Stored data entries
»»
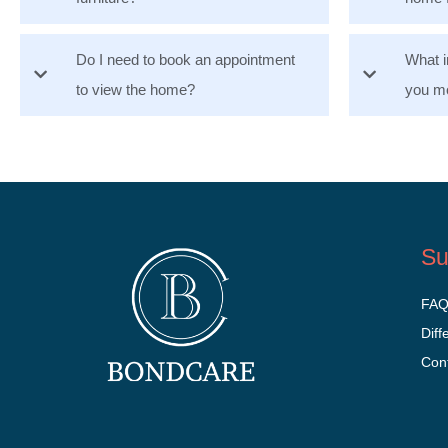
Do I need to book an appointment
What i
to view the home?
you mo
Su
FA
Diff
Con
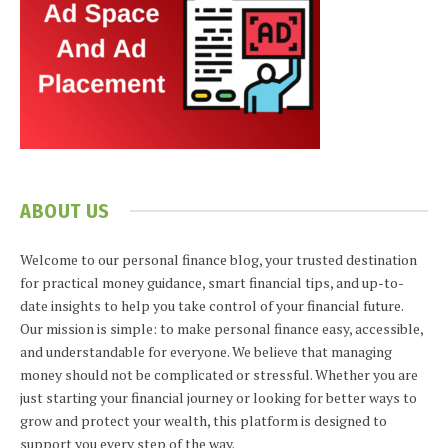
ABOUT US
Welcome to our personal finance blog, your trusted destination
for practical money guidance, smart financial tips, and up-to-
date insights to help you take control of your financial future.
Our mission is simple: to make personal finance easy, accessible,
and understandable for everyone. We believe that managing
money should not be complicated or stressful. Whether you are
just starting your financial journey or looking for better ways to
grow and protect your wealth, this platform is designed to
support you every step of the way.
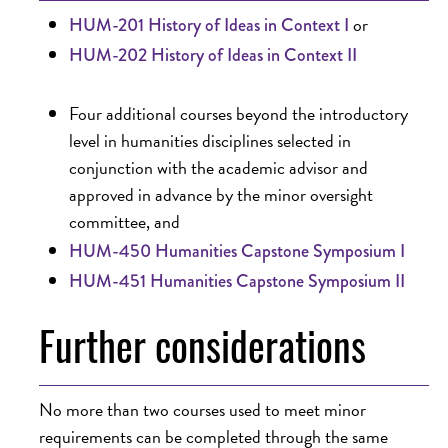
or
HUM-201 History of Ideas in Context I
HUM-202 History of Ideas in Context II
Four additional courses beyond the introductory
level in humanities disciplines selected in
conjunction with the academic advisor and
approved in advance by the minor oversight
committee, and
HUM-450 Humanities Capstone Symposium I
HUM-451 Humanities Capstone Symposium II
Further considerations
No more than two courses used to meet minor
requirements can be completed through the same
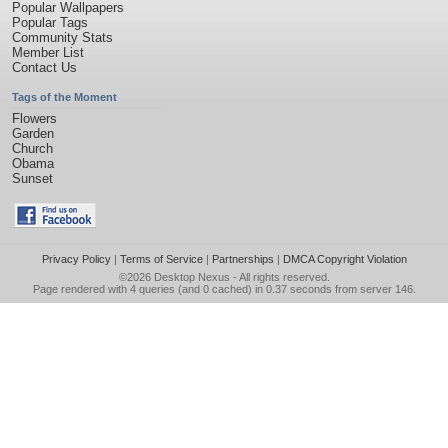
Popular Wallpapers
Popular Tags
Community Stats
Member List
Contact Us
Tags of the Moment
Flowers
Garden
Church
Obama
Sunset
Privacy Policy
|
Terms of Service
|
Partnerships
|
DMCA Copyright Violation
©2026
Desktop Nexus
- All rights reserved.
Page rendered with 4 queries (and 0 cached) in 0.37 seconds from server 146.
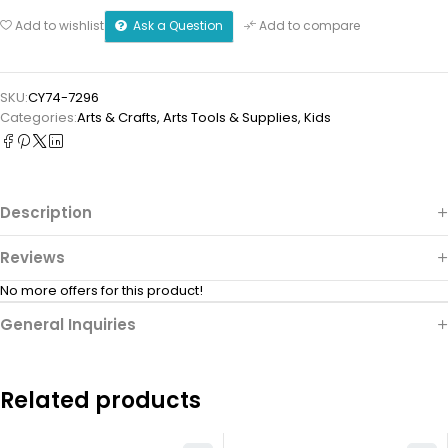
Ask a Question
Add to wishlist
Add to compare
SKU:
CY74-7296
Categories:
Arts & Crafts
,
⁠Arts Tools & Supplies
,
Kids
Description
Reviews
No more offers for this product!
General Inquiries
Related products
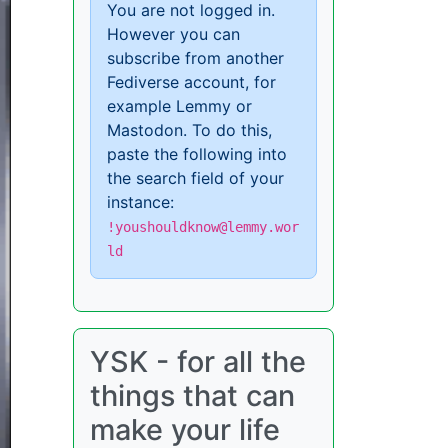
You are not logged in.
However you can
subscribe from another
Fediverse account, for
example Lemmy or
Mastodon. To do this,
paste the following into
the search field of your
instance:
!youshouldknow@lemmy.wor
ld
YSK - for all the
things that can
make your life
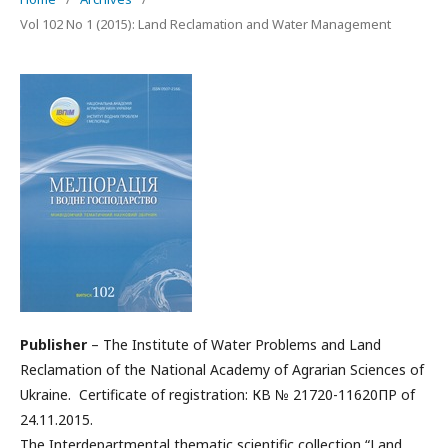
Vol 102 No 1 (2015): Land Reclamation and Water Management
Publisher
– The Institute of Water Problems and Land
Reclamation of the National Academy of Agrarian Sciences of
Ukraine. Certificate of registration: КВ № 21720-11620ПР of
24.11.2015.
The Interdepartmental thematic scientific collection “Land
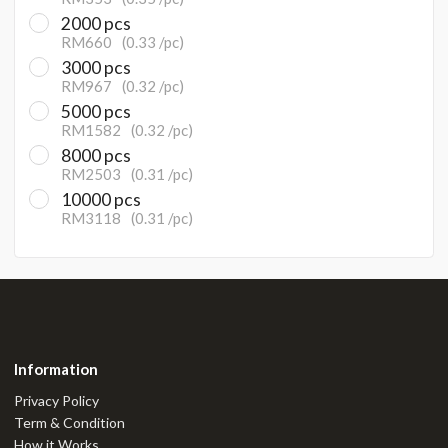
2000 pcs
RM660
(0.33 /pc)
3000 pcs
RM967
(0.32 /pc)
5000 pcs
RM1582
(0.32 /pc)
8000 pcs
RM2503
(0.31 /pc)
10000 pcs
RM3118
(0.31 /pc)
Information
Privacy Policy
Term & Condition
How it Works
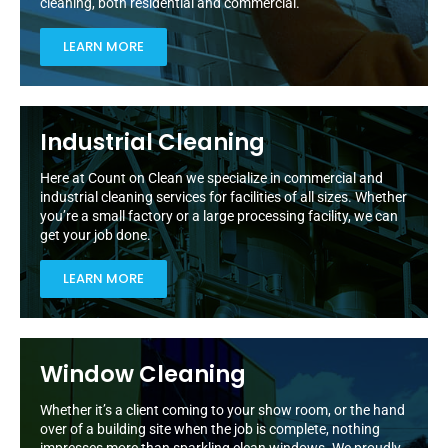
cleaning, both residential and commercial.
LEARN MORE
Industrial Cleaning
Here at Count on Clean we specialize in commercial and
industrial cleaning services for facilities of all sizes. Whether
you’re a small factory or a large processing facility, we can
get your job done.
LEARN MORE
Window Cleaning
Whether it’s a client coming to your show room, or the hand
over of a building site when the job is complete, nothing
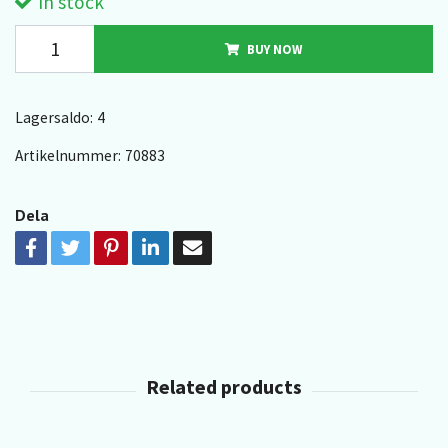
In stock
BUY NOW
Lagersaldo:
4
Artikelnummer:
70883
Dela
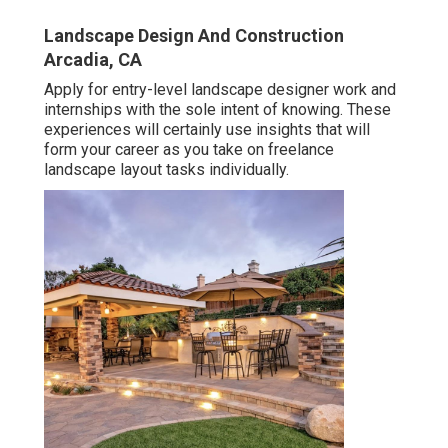
Landscape Design And Construction
Arcadia, CA
Apply for entry-level landscape designer work and
internships with the sole intent of knowing. These
experiences will certainly use insights that will
form your career as you take on freelance
landscape layout tasks individually.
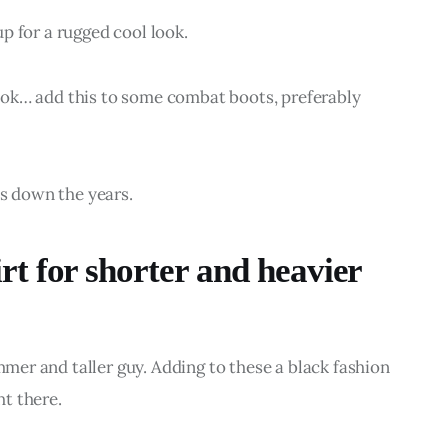
 up for a rugged cool look.
 look… add this to some combat boots, preferably 
es down the years.
t for shorter and heavier
immer and taller guy. Adding to these a black fashion 
ht there.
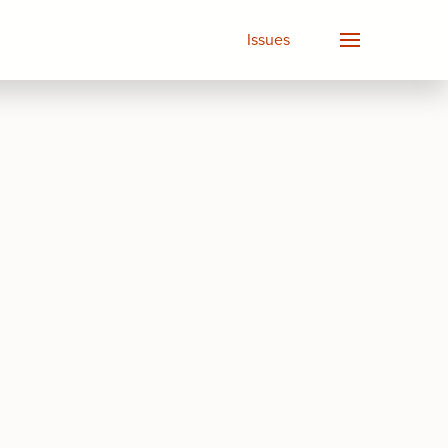
Issues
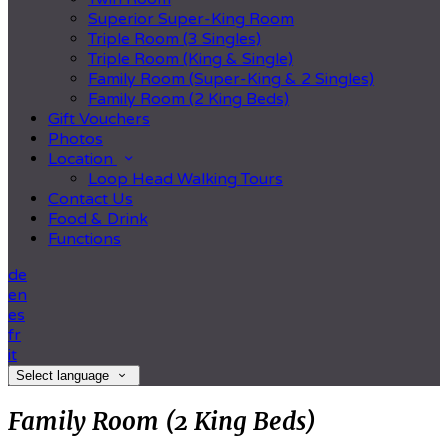
Superior Super-King Room
Triple Room (3 Singles)
Triple Room (King & Single)
Family Room (Super-King & 2 Singles)
Family Room (2 King Beds)
Gift Vouchers
Photos
Location
Loop Head Walking Tours
Contact Us
Food & Drink
Functions
de
en
es
fr
it
Select language
Family Room (2 King Beds)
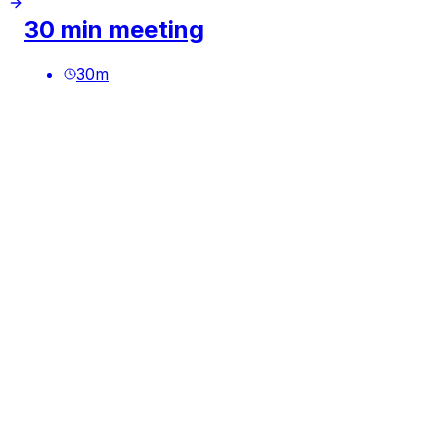
30 min meeting
30
m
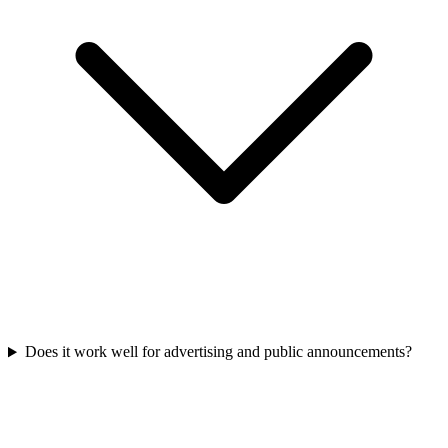
Does it work well for advertising and public announcements?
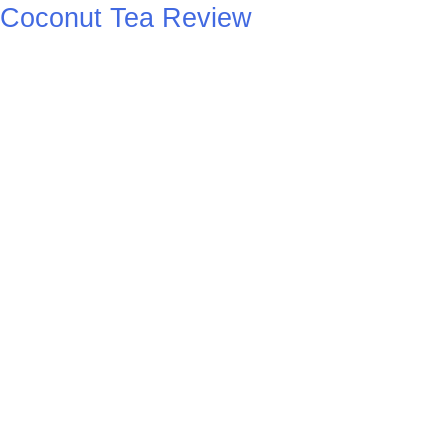
Coconut Tea Review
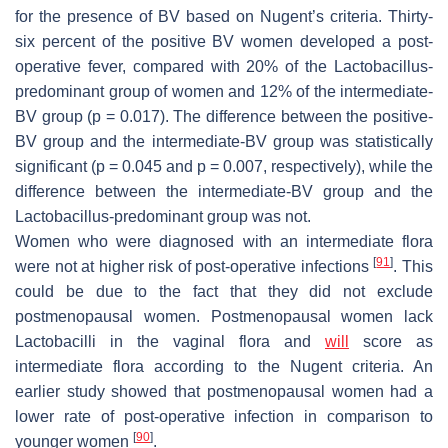
for the presence of BV based on Nugent’s criteria. Thirty-
six percent of the positive BV women developed a post-
operative fever, compared with 20% of the
Lactobacillus
-
predominant group of women and 12% of the intermediate-
BV group (
p
= 0.017). The difference between the positive-
BV group and the intermediate-BV group was statistically
significant (
p
= 0.045 and
p
= 0.007, respectively), while the
difference between the intermediate-BV group and the
Lactobacillus
-predominant group was not.
Women who were diagnosed with an intermediate flora
[
91
]
were not at higher risk of post-operative infections
. This
could be due to the fact that they did not exclude
postmenopausal women. Postmenopausal women lack
Lactobacilli
in the vaginal flora and
will
score as
intermediate flora according to the Nugent criteria. An
earlier study showed that postmenopausal women had a
lower rate of post-operative infection in comparison to
[
90
]
younger women
.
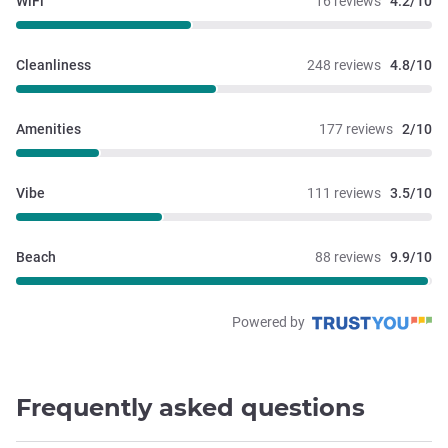
WiFi
16 reviews
4.2/10
Cleanliness
248 reviews
4.8/10
Amenities
177 reviews
2/10
Vibe
111 reviews
3.5/10
Beach
88 reviews
9.9/10
Powered by
Frequently asked questions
««
Go through the records above, find each line with the string "postmenopausal", and copy it.

■ **Your response**
postmenopausal women. Postmenopausal women lack
earlier study showed that postmenopausal women had a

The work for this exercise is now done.